Back in IIT Bombay, I had taken up a course called EDL: Electronics Design Laboratory. The course was on developing an electronics intensive product. The course had no lectures, no exams. The only deliverable was a product which worked at the end of the course! The guide of the course, (Prof. Dipankar, who runs TreeLabs), used to give us examples of Faraday’s Diary to motivate us to document our ideas and experiments in a notebook.

I agree that documenting experiments and thoughts is a must, but I don’t believe paper notebooks alone are the best way to do so. Paper notebooks store data sequentially; and they are a good platform for simply writing down the day’s activity. However, when it comes to representing a knowledge map, paper notebooks, well, shit in their pants. For example, paper notebooks don’t easily allow organise an understand of a subject, say Foo. As one gets more information about Foo, one would like to go back to the Foo notebook and modify it. Paper notebooks don’t allow a suitable workflow for this. A work-around is to maintain a set of loose papers on the subjects of interest. This gives a provision to add loose sheets in the middle of other sheets (faking dynamicity). But the fact remains: paper notebooks are simply not meant for storing dynamic information!

Update (22nd November 2014)

I have realized that paper notebooks are in fact better suited for logging experiment results than their digital counterpart. Drawing diagrams, and writing math equations is much easier on paper.

Maybe a combination of the two approaches (paper notebooks and digital notebooks) gives a decent workflow. The experiments can be logged into the paper notebook, but once the log on paper crosses a threshold, the notes should be filtered and the extracted information be transferred into a digital format; and the cycle can then repeat.

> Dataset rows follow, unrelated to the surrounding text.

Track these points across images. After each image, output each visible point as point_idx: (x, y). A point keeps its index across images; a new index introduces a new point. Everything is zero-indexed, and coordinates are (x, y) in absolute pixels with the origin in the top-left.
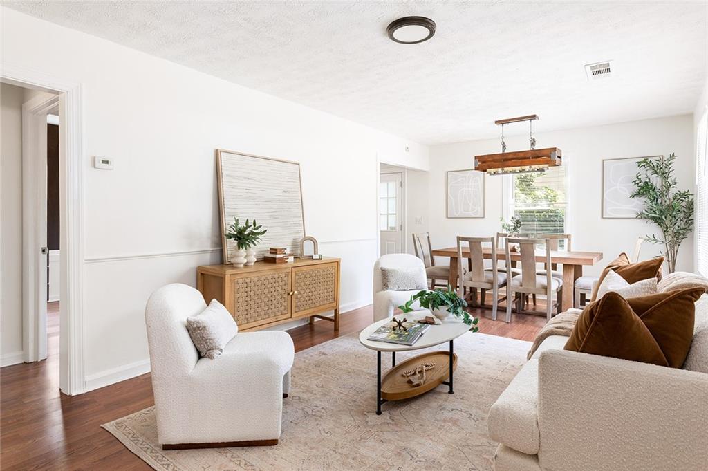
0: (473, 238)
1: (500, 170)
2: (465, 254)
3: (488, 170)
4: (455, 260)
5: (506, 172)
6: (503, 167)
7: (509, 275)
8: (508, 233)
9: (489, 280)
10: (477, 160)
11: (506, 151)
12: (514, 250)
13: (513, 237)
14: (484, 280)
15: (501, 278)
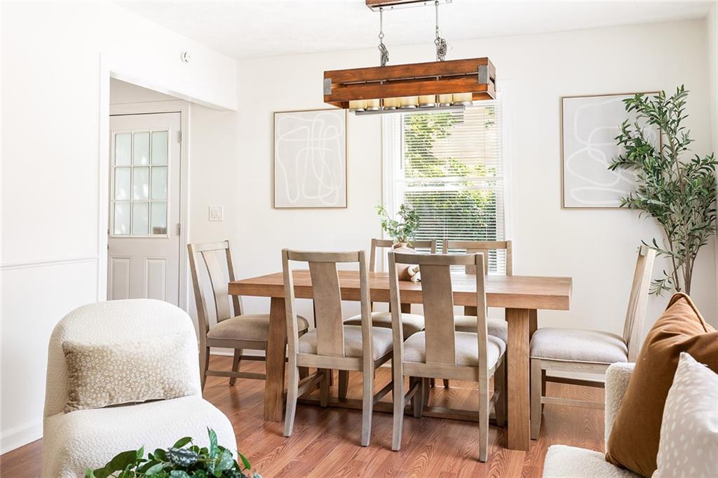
0: (319, 254)
1: (376, 103)
2: (302, 292)
3: (352, 103)
4: (279, 304)
5: (389, 109)
6: (382, 96)
7: (396, 335)
8: (395, 239)
9: (355, 350)
10: (330, 80)
11: (388, 64)
12: (406, 277)
13: (405, 250)
14: (344, 349)
15: (380, 342)
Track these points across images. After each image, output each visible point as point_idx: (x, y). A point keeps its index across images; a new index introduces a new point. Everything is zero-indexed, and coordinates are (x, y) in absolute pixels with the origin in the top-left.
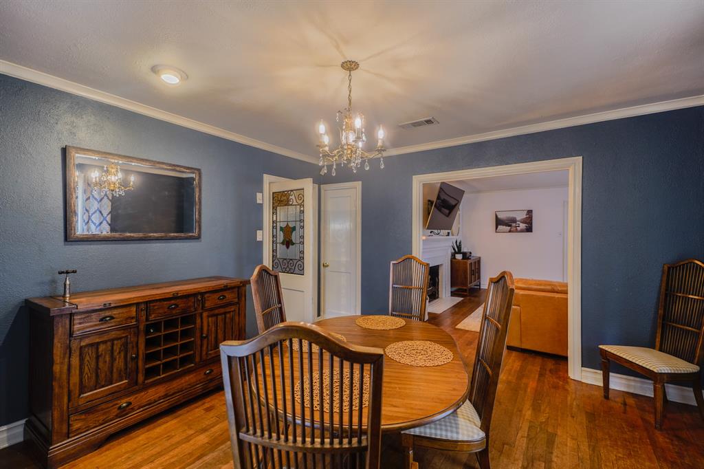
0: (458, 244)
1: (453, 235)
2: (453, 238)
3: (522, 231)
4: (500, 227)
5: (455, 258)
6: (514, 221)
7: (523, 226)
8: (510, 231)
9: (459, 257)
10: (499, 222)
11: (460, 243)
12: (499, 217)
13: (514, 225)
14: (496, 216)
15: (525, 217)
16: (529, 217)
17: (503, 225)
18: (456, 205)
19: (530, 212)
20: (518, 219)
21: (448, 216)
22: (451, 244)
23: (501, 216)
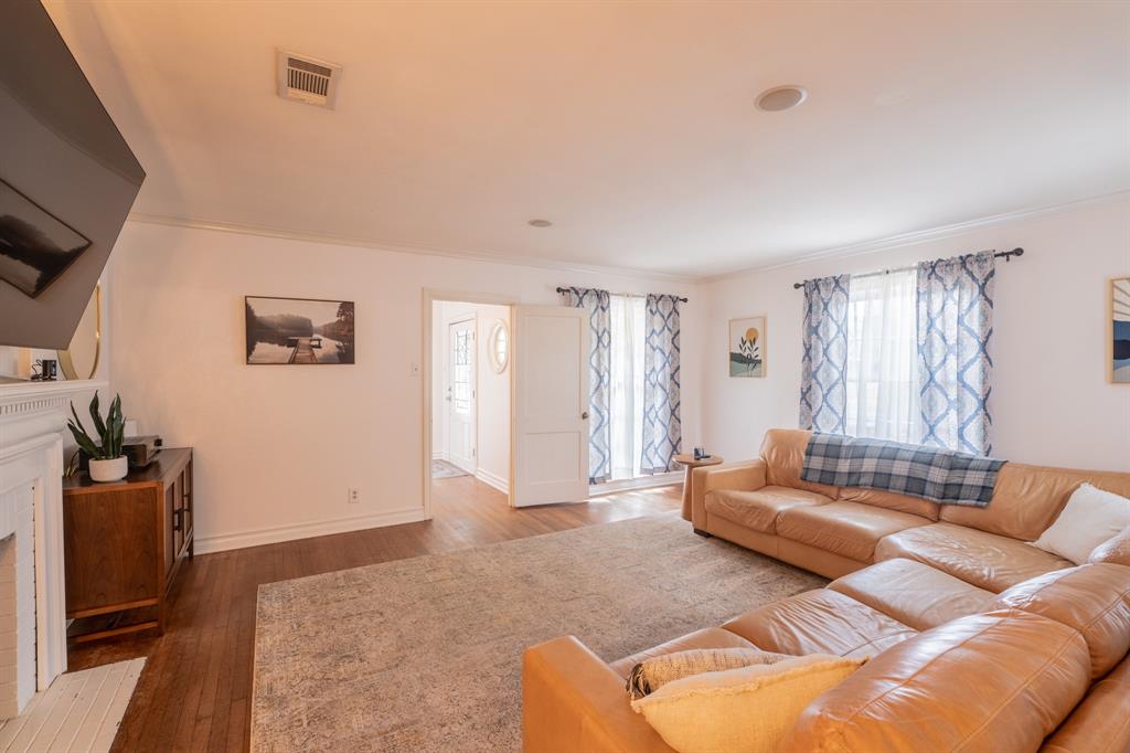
0: (104, 413)
1: (70, 375)
2: (71, 394)
3: (327, 361)
4: (262, 348)
5: (87, 480)
6: (304, 328)
7: (329, 346)
8: (293, 361)
9: (111, 470)
10: (257, 331)
11: (116, 407)
12: (258, 313)
13: (304, 341)
14: (249, 311)
15: (336, 319)
16: (346, 321)
17: (272, 342)
18: (75, 254)
19: (347, 308)
20: (317, 324)
21: (34, 295)
22: (63, 418)
23: (263, 311)
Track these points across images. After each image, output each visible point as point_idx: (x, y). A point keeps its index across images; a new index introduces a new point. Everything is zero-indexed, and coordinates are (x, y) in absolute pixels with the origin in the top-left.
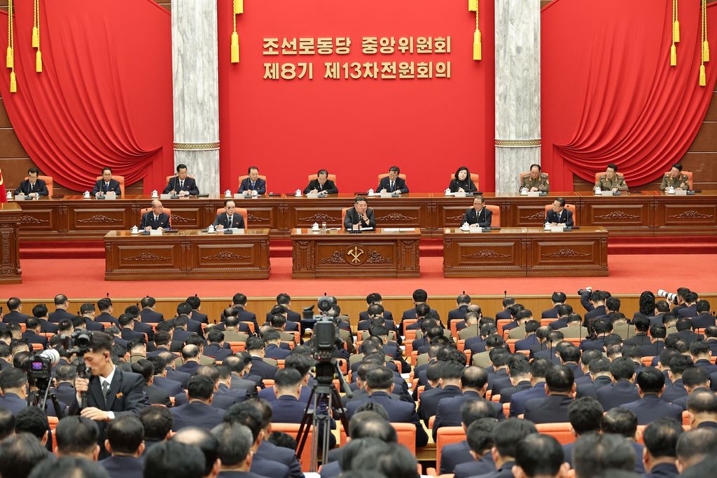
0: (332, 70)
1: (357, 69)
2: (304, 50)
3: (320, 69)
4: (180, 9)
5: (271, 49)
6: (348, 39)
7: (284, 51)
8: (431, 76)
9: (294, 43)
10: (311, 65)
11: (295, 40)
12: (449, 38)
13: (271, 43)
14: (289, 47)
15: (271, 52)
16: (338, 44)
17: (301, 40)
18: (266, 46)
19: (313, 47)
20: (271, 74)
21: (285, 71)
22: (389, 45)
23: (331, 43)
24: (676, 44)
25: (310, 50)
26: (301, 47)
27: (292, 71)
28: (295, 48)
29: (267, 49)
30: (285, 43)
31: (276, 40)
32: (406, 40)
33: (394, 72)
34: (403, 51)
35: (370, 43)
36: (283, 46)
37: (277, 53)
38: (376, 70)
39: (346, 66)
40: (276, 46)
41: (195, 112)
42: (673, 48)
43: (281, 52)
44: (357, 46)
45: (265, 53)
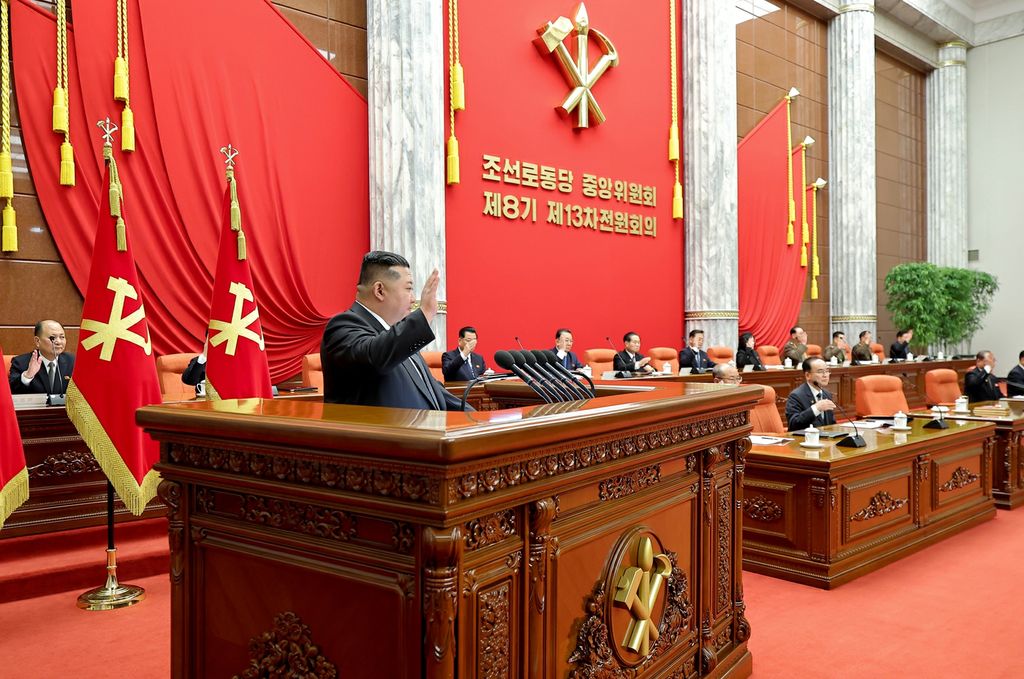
0: (556, 214)
1: (579, 215)
2: (527, 180)
3: (544, 209)
4: (407, 75)
5: (492, 171)
6: (570, 173)
7: (506, 176)
8: (641, 234)
9: (517, 167)
10: (534, 201)
11: (518, 163)
12: (655, 189)
13: (491, 164)
14: (512, 172)
15: (491, 176)
16: (561, 178)
17: (525, 164)
18: (487, 166)
19: (536, 178)
20: (493, 208)
21: (508, 206)
22: (607, 189)
23: (553, 175)
24: (792, 222)
25: (534, 181)
26: (525, 176)
27: (515, 207)
28: (518, 175)
29: (488, 171)
30: (507, 167)
31: (498, 159)
32: (621, 184)
33: (611, 224)
34: (619, 199)
35: (590, 183)
36: (505, 171)
37: (498, 178)
38: (596, 219)
39: (568, 209)
40: (498, 169)
41: (431, 249)
42: (791, 226)
43: (503, 178)
44: (579, 183)
45: (485, 176)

We are moving towards a paperless world and with good reason. Digital notebooks bring about a paradigm shift in the way we store and think of information. They give us the flexibility of backing up notes, accessing notes on multiple devices, sharing information seamlessly and of peacefully reorganising information.

Having failed at using physical notebooks as an effective way of storing information, I searched for digital alternatives. Evernote, Simplenote, nvAlt seem to be some of the popular names. Even neatly organized plain text files should do a better job than paper!

Evernote

Digital Notebooks is a real good way of organising thoughts and information. Give it a shot!